Treffen kanns also jeden. Und was früher mal gesagt wurde, gar geschrieben stand, dass Durchtrainierte weniger Probleme haben, gilt heute schon lange nicht mehr.
fio -
@fio,
auf alle Fälle gilt doch immer noch: Trinken, trinken, ....aber keinen Alkohol, und viele Mineralien zu sich nehmen. Außerdem Höhenaufstiege ganz gemächlich angehen lassen, sonst wird der Erste leicht der Letzte sein!
Selbstüberschätzung und Ignoranz der ersten Anzeichen, wie Du schon ausgeführt hast, können, aber sie es müssen nicht, erhebliche Konsequenzen haben!
Das ist induviduell verschieden. Aber man muß unbedingt auf die ersten, kleinsten Anzeichen achten.

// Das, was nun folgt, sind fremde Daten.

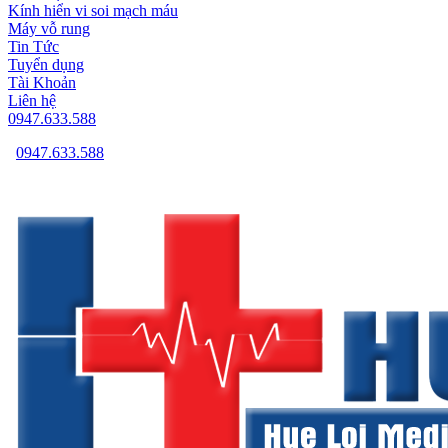
Kính hiển vi soi mạch máu
Máy vỗ rung
Tin Tức
Tuyển dụng
Tài Khoản
Liên hệ
0947.633.588
0947.633.588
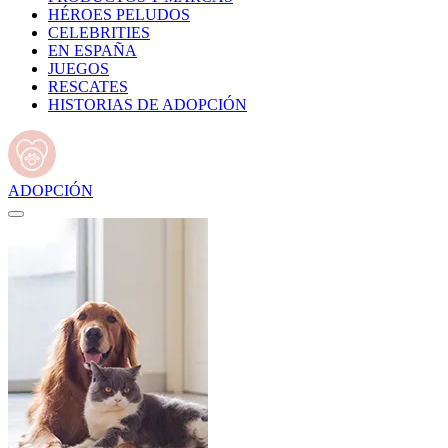
HÉROES PELUDOS
CELEBRITIES
EN ESPAÑA
JUEGOS
RESCATES
HISTORIAS DE ADOPCIÓN
ADOPCIÓN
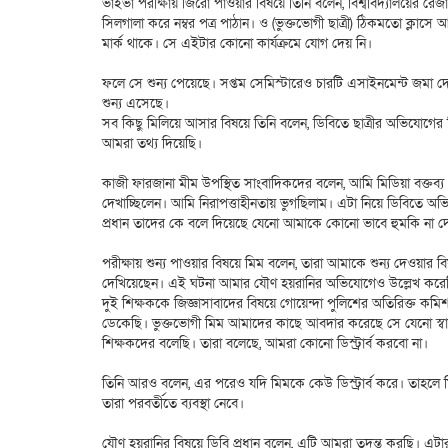
ভাইভা পরীক্ষায় জিরো পাওয়ার বিষয়ে তিনি বলেন, বিশ্ববিদ্যালয়ের রেজ
সিলগালা করে নম্বর পত্র পাঠান। ও (ভুক্তভোগী ছাত্রী) ঠিকমতো ক্লাসে
মার্ক থাকে। সে এইটার কোনো কার্যক্রমে যোগ দেয় নি।
ফলে সে শুন্য পেয়েছে। সপ্তম সেমিস্টারেও চারটি এসাইনমেন্ট জমা দ
শুন্য এসেছে।
সব কিছু মিলিয়ে আসার বিষয়ে তিনি বলেন, ডিবিতে ছাত্রীর অভিযোগের
আমরা তথ্য দিয়েছি।
কাজী ফারজানা মীম উপস্থিত সাংবাদিকদের বলেন, আমি মিডিয়া বক্তব্য 
দেখাচ্ছিলেন। আমি নিরাপত্তাহীনতায় ভুগছিলাম। এটা নিয়ে ডিবিতে অ
প্রধান তাদের কে বলে দিয়েছে যেনো আমাকে কোনো ভাবে হুমকি না দ
পরীক্ষায় শুন্য পাওয়ার বিষয়ে মিম বলেন, তারা আমাকে শুন্য দেওয়ার ব
দেখিয়েছেন। এই ঘটনা আমার যৌণ হয়রানির অভিযোগেও উল্লেখ করে
দুই শিক্ষককে জিজ্ঞাসাবাদের বিষয়ে গোয়েন্দা পুলিশের অতিরিক্ত ক
ডেকেছি। ভুক্তভোগী মিম আমাদের কাছে আবদার করেছে সে যেনো স্বা
শিক্ষকদের বলেছি। তারা বলেছে, আমরা কোনো ডিস্ট্রার্ব করবো না।
তিনি আরও বলেন, এর পরেও যদি মিমকে কেউ ডিস্ট্রার্ব করে। তাহলে মি
তারা পরবর্তীতে ব্যবস্থা নেবে।
যৌণ হয়রানির বিষয়ে ডিবি প্রধান বলেন, এটি আমরা তদন্ত করছি। এটা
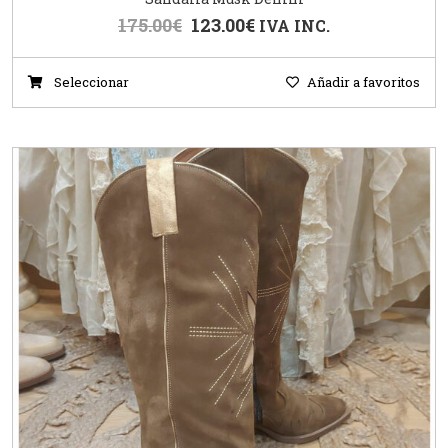
175.00
€
123.00
€
IVA INC.
Seleccionar
Añadir a favoritos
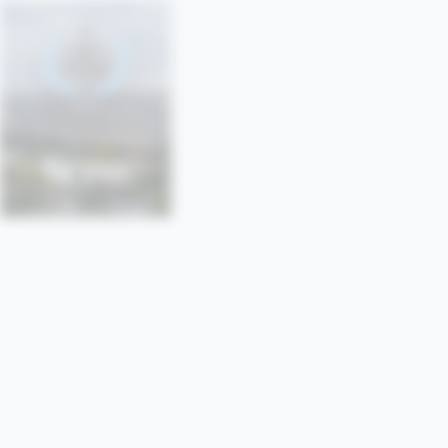
SONU
SORBONNE • PARIS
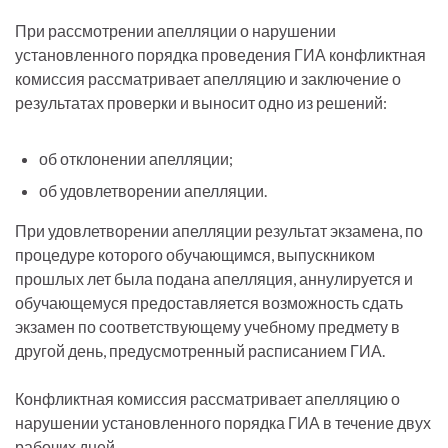
При рассмотрении апелляции о нарушении
установленного порядка проведения ГИА конфликтная
комиссия рассматривает апелляцию и заключение о
результатах проверки и выносит одно из решений:
об отклонении апелляции;
об удовлетворении апелляции.
При удовлетворении апелляции результат экзамена, по
процедуре которого обучающимся, выпускником
прошлых лет была подана апелляция, аннулируется и
обучающемуся предоставляется возможность сдать
экзамен по соответствующему учебному предмету в
другой день, предусмотренный расписанием ГИА.
Конфликтная комиссия рассматривает апелляцию о
нарушении установленного порядка ГИА в течение двух
рабочих дней.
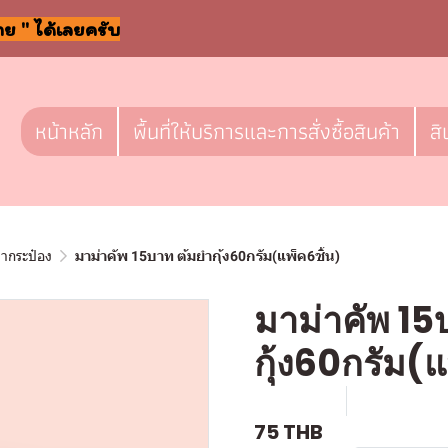
าย " ได้เลยครับ
หน้าหลัก
พื้นที่ให้บริการและการสั่งซื้อสินค้า
สิ
ลากระป๋อง
มาม่าคัพ 15บาท ต้มยำกุ้ง60กรัม(แพ็ค6ชิ้น)
มาม่าคัพ 15
กุ้ง60กรัม(แ
SKU : l084
ขายแล้ว 0 
75 THB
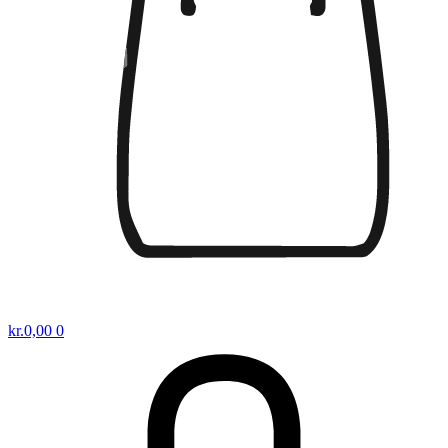
kr.
0,00
0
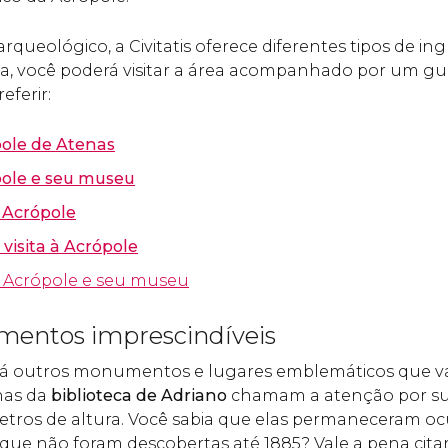
arqueológico, a Civitatis oferece diferentes tipos de ingr
a, você poderá visitar a área acompanhado por um gu
eferir:
pole de Atenas
pole e seu museu
a Acrópole
visita à Acrópole
+ Acrópole e seu museu
entos imprescindíveis
á outros monumentos e lugares emblemáticos que vale
nas da
biblioteca de Adriano
chamam a atenção por s
etros de altura. Você sabia que elas permaneceram oc
 que não foram descobertas até 1885? Vale a pena ci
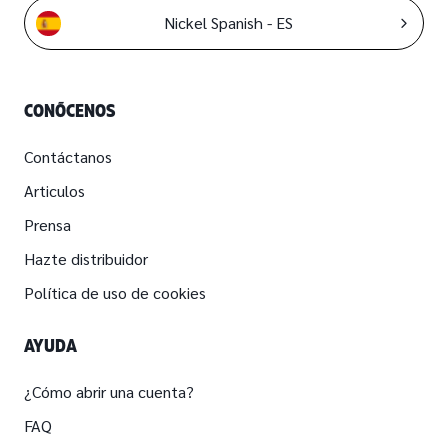
Nickel Spanish - ES
CONÓCENOS
Contáctanos
Articulos
Prensa
Hazte distribuidor
Política de uso de cookies
AYUDA
¿Cómo abrir una cuenta?
FAQ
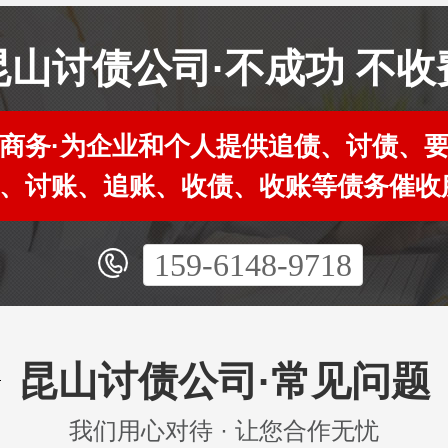
昆山讨债公司·不成功 不收
商务·为企业和个人提供追债、讨债、
、讨账、追账、收债、收账等债务催收
159-6148-9718
昆山讨债公司·常见问题
我们用心对待 · 让您合作无忧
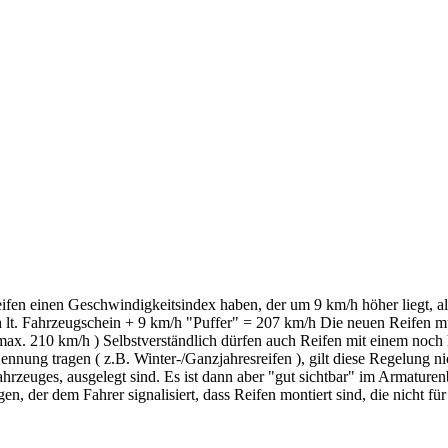
en einen Geschwindigkeitsindex haben, der um 9 km/h höher liegt, al
lt. Fahrzeugschein + 9 km/h "Puffer" = 207 km/h Die neuen Reifen müs
ax. 210 km/h ) Selbstverständlich dürfen auch Reifen mit einem noch 
nung tragen ( z.B. Winter-/Ganzjahresreifen ), gilt diese Regelung nic
rzeuges, ausgelegt sind. Es ist dann aber "gut sichtbar" im Armaturenb
n, der dem Fahrer signalisiert, dass Reifen montiert sind, die nicht f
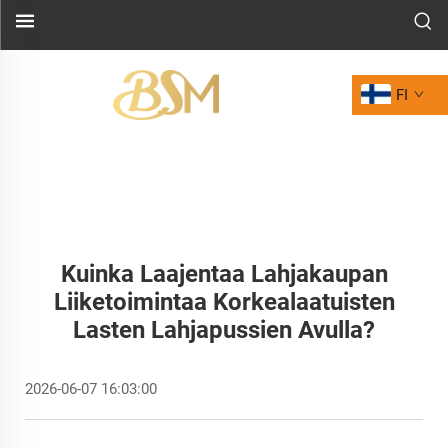
FI
Kuinka Laajentaa Lahjakaupan
Liiketoimintaa Korkealaatuisten
Lasten Lahjapussien Avulla?
2026-06-07 16:03:00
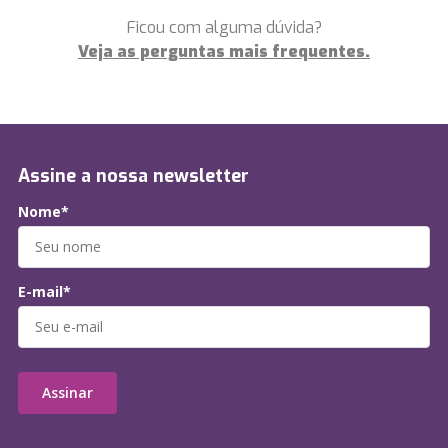
Ficou com alguma dúvida?
Veja as perguntas mais frequentes.
Assine a nossa newsletter
Nome*
E-mail*
Assinar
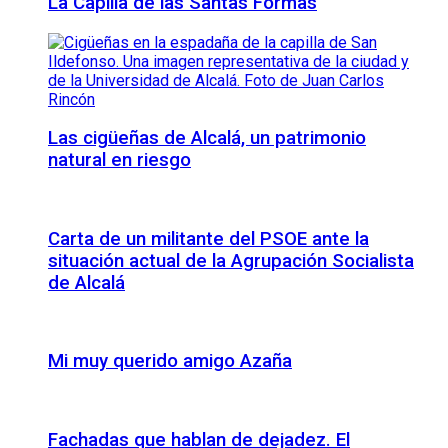
La Capilla de las Santas Formas
Las cigüeñas de Alcalá, un patrimonio
natural en riesgo
Carta de un militante del PSOE ante la
situación actual de la Agrupación Socialista
de Alcalá
Mi muy querido amigo Azaña
Fachadas que hablan de dejadez. El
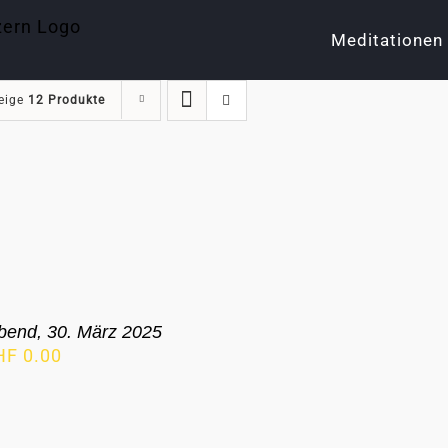
Meditationen
eige
12 Produkte
bend, 30. März 2025
HF
0.00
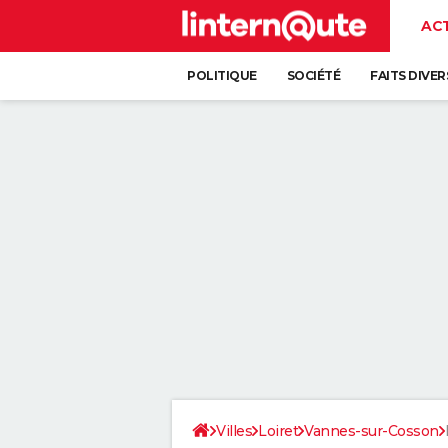
AC
POLITIQUE
SOCIÉTÉ
FAITS DIVER
Villes
Loiret
Vannes-sur-Cosson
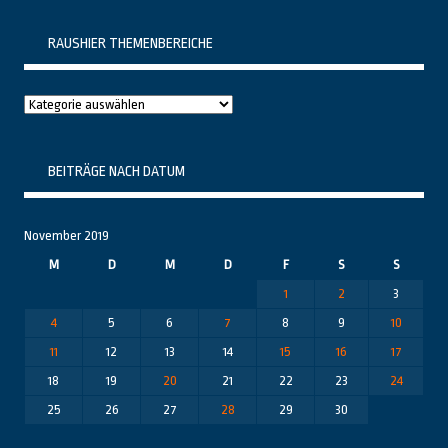
RAUSHIER THEMENBEREICHE
Raushier
Themenbereiche
BEITRÄGE NACH DATUM
November 2019
M
D
M
D
F
S
S
1
2
3
4
5
6
7
8
9
10
11
12
13
14
15
16
17
18
19
20
21
22
23
24
25
26
27
28
29
30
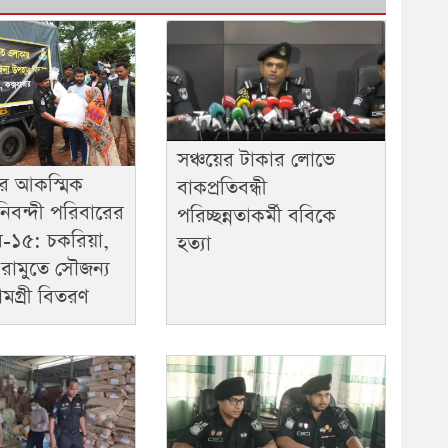
সঞ্চয়ের টাকার লোভে
রে আকস্মিক
বাকপ্রতিবন্ধী
ানিবন্দী পরিবারের
পরিচ্ছন্নতাকর্মী ববিকে
াব-১৫: চকরিয়া,
হত্যা
 রামুতে সৌজন্য
মগ্রী বিতরণ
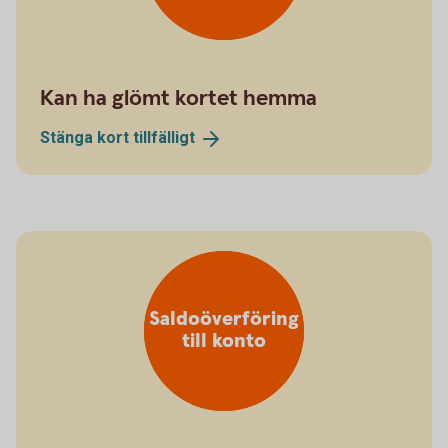
Kan ha glömt kortet hemma
Stänga kort
tillfälligt
Saldoöverföring
till konto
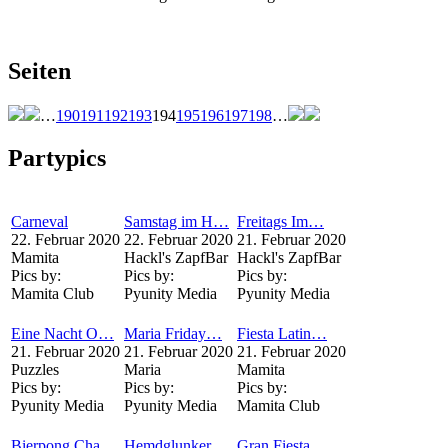
Seiten
…
190
191
192
193
194
195
196
197
198
…
Partypics
Carneval
Samstag im H…
Freitags Im…
22. Februar 2020
22. Februar 2020
21. Februar 2020
Mamita
Hackl's ZapfBar
Hackl's ZapfBar
Pics by:
Pics by:
Pics by:
Mamita Club
Pyunity Media
Pyunity Media
Eine Nacht O…
Maria Friday…
Fiesta Latin…
21. Februar 2020
21. Februar 2020
21. Februar 2020
Puzzles
Maria
Mamita
Pics by:
Pics by:
Pics by:
Pyunity Media
Pyunity Media
Mamita Club
Bierpong Cha…
Hemdglunker…
Gran Fiesta…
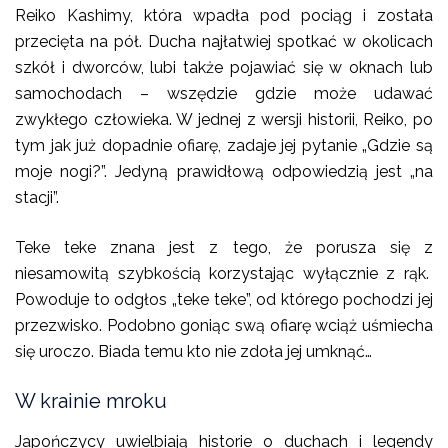
Reiko Kashimy, która wpadła pod pociąg i została
przecięta na pół. Ducha najłatwiej spotkać w okolicach
szkół i dworców, lubi także pojawiać się w oknach lub
samochodach – wszędzie gdzie może udawać
zwykłego człowieka. W jednej z wersji historii, Reiko, po
tym jak już dopadnie ofiarę, zadaje jej pytanie „Gdzie są
moje nogi?”. Jedyną prawidłową odpowiedzią jest „na
stacji”.
Teke teke znana jest z tego, że porusza się z
niesamowitą szybkością korzystając wyłącznie z rąk.
Powoduje to odgłos „teke teke”, od którego pochodzi jej
przezwisko. Podobno goniąc swą ofiarę wciąż uśmiecha
się uroczo. Biada temu kto nie zdoła jej umknąć…
W krainie mroku
Japończycy uwielbiają historie o duchach i legendy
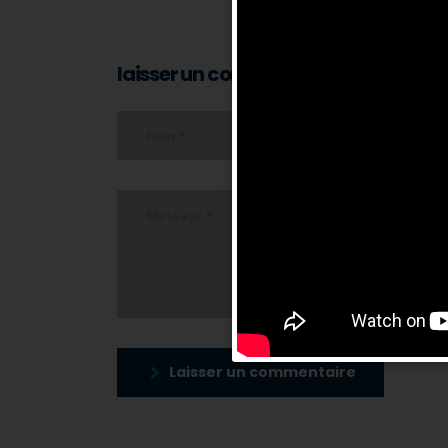
laisser un commentaire
Laisser un commentaire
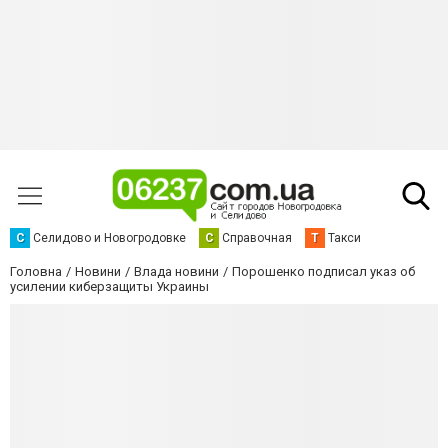
С
Селидово и Новогродовке
С
Справочная
Т
Такси
Головна
Новини
Влада новини
Порошенко подписал указ об
усилении киберзащиты Украины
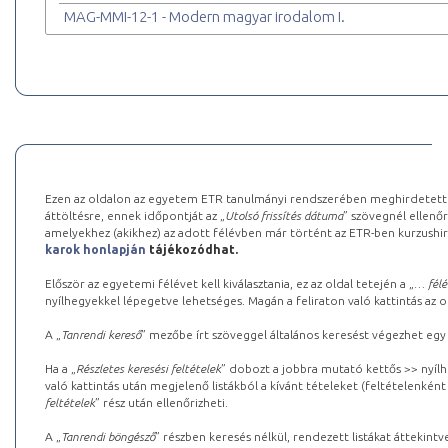
MAG-MMI-12-1 - Modern magyar irodalom I.
Ezen az oldalon az egyetem ETR tanulmányi rendszerében meghirdetett k
áttöltésre, ennek időpontját az „
Utolsó frissítés dátuma
” szövegnél ellenőr
amelyekhez (akikhez) az adott félévben már történt az ETR-ben kurzushi
karok honlapján
tájékozódhat.
Először az egyetemi félévet kell kiválasztania, ez az oldal tetején a „
… félé
nyílhegyekkel lépegetve lehetséges. Magán a feliraton való kattintás az old
A „
Tanrendi kereső
” mezőbe írt szöveggel általános keresést végezhet egy
Ha a „
Részletes keresési feltételek
” dobozt a jobbra mutató kettős >> nyílh
való kattintás után megjelenő listákból a kívánt tételeket (feltételenként
feltételek
” rész után ellenőrizheti.
A „
Tanrendi böngésző
” részben keresés nélkül, rendezett listákat áttekin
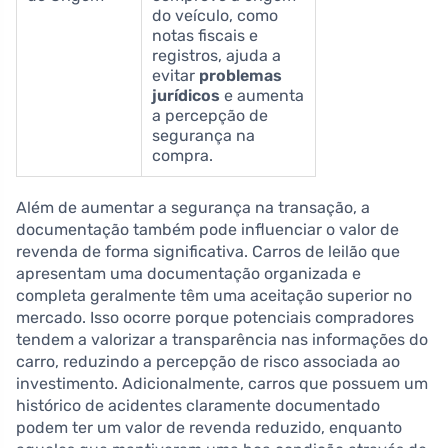
do veículo, como
notas fiscais e
registros, ajuda a
evitar
problemas
jurídicos
e aumenta
a percepção de
segurança na
compra.
Além de aumentar a segurança na transação, a
documentação também pode influenciar o valor de
revenda de forma significativa. Carros de leilão que
apresentam uma documentação organizada e
completa geralmente têm uma aceitação superior no
mercado. Isso ocorre porque potenciais compradores
tendem a valorizar a transparência nas informações do
carro, reduzindo a percepção de risco associada ao
investimento. Adicionalmente, carros que possuem um
histórico de acidentes claramente documentado
podem ter um valor de revenda reduzido, enquanto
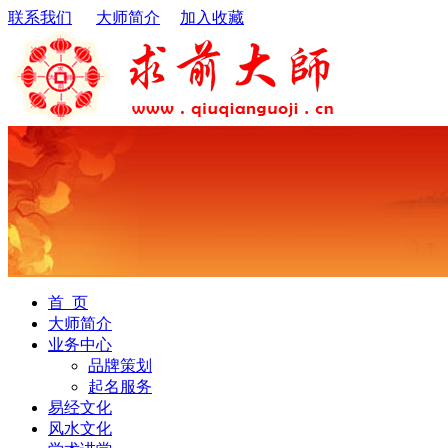
联系我们
大师简介
加入收藏
首 页
大师简介
业务中心
品牌策划
起名服务
易经文化
风水文化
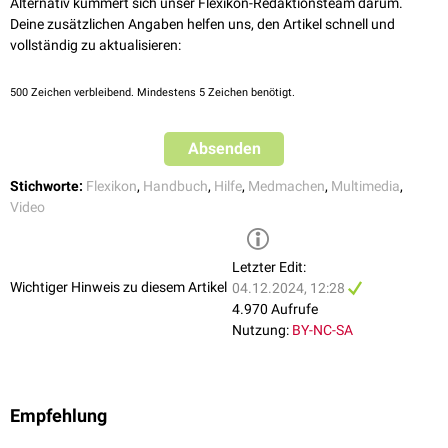
Alternativ kümmert sich unser Flexikon-Redaktionsteam darum.
Deine zusätzlichen Angaben helfen uns, den Artikel schnell und
vollständig zu aktualisieren:
500
Zeichen verbleibend. Mindestens 5 Zeichen benötigt.
Absenden
Stichworte:
Flexikon
,
Handbuch
,
Hilfe
,
Medmachen
,
Multimedia
,
Video
Letzter Edit:
Wichtiger Hinweis zu diesem Artikel
04.12.2024, 12:28
4.970 Aufrufe
Nutzung:
BY-NC-SA
Empfehlung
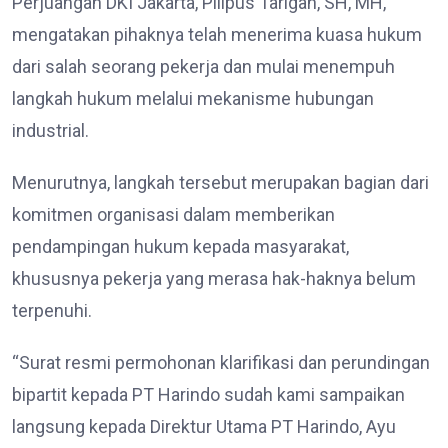
Perjuangan DKI Jakarta, Pilipus Tarigan, SH, MH,
mengatakan pihaknya telah menerima kuasa hukum
dari salah seorang pekerja dan mulai menempuh
langkah hukum melalui mekanisme hubungan
industrial.
Menurutnya, langkah tersebut merupakan bagian dari
komitmen organisasi dalam memberikan
pendampingan hukum kepada masyarakat,
khususnya pekerja yang merasa hak-haknya belum
terpenuhi.
“Surat resmi permohonan klarifikasi dan perundingan
bipartit kepada PT Harindo sudah kami sampaikan
langsung kepada Direktur Utama PT Harindo, Ayu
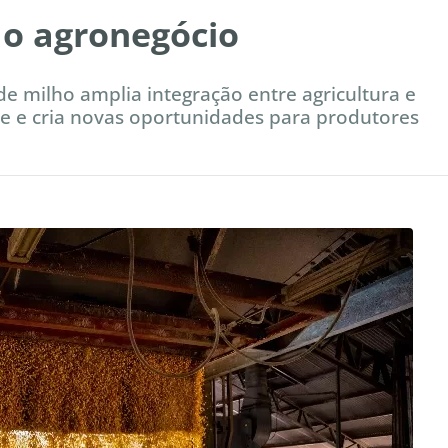
 o agronegócio
 milho amplia integração entre agricultura e
ade e cria novas oportunidades para produtores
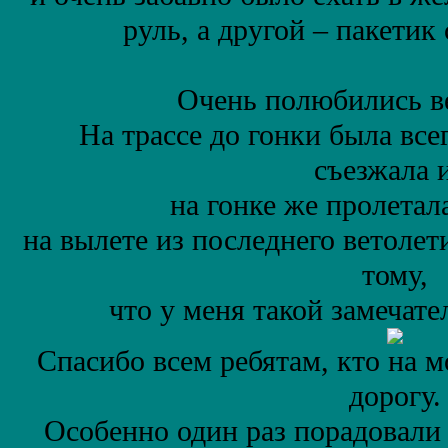
руль, а другой – пакетик 
Очень полюбились ве
На трассе до гонки была всег
съезжала 
на гонке же пролетал
на вылете из последнего ветолет
тому,
что у меня такой замечат
Спасибо всем ребятам, кто на м
дорогу.
Особенно один раз порадовали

Schlimmer kommen kann es immer!Gruß
Dieter -
Hallo,
komme gerade aus Nepal zurück, dort wird als Faustformel gesagt pro 1000Meter min 1 Liter Flüssigkeit egal ob als Trinken oder Essen (Suppe). Gut ist es auch Knoblauchsuppe zu essen verdünnt das Blut zusätzlich. Ab 3000 Meter sollte man diese Faustformel anwenden, lieber etwas mehr als weniger. Ab 4000 Meter ist das echt eine Quälerei hab mir lieber ca. 1 Liter mehr eingeflöst, hatte aber keine Probleme (2 Tage lang 6Liter pro Tag da ist man nur am pinkeln). Wichtig auch noch hoch gehen tief schlafen, das heißt man sollte am Tag sich eine gewisse Zeit einige Hundert Meter höher aufhalten und dann zum schlafen wieder absteigen man schläft dadruch besser.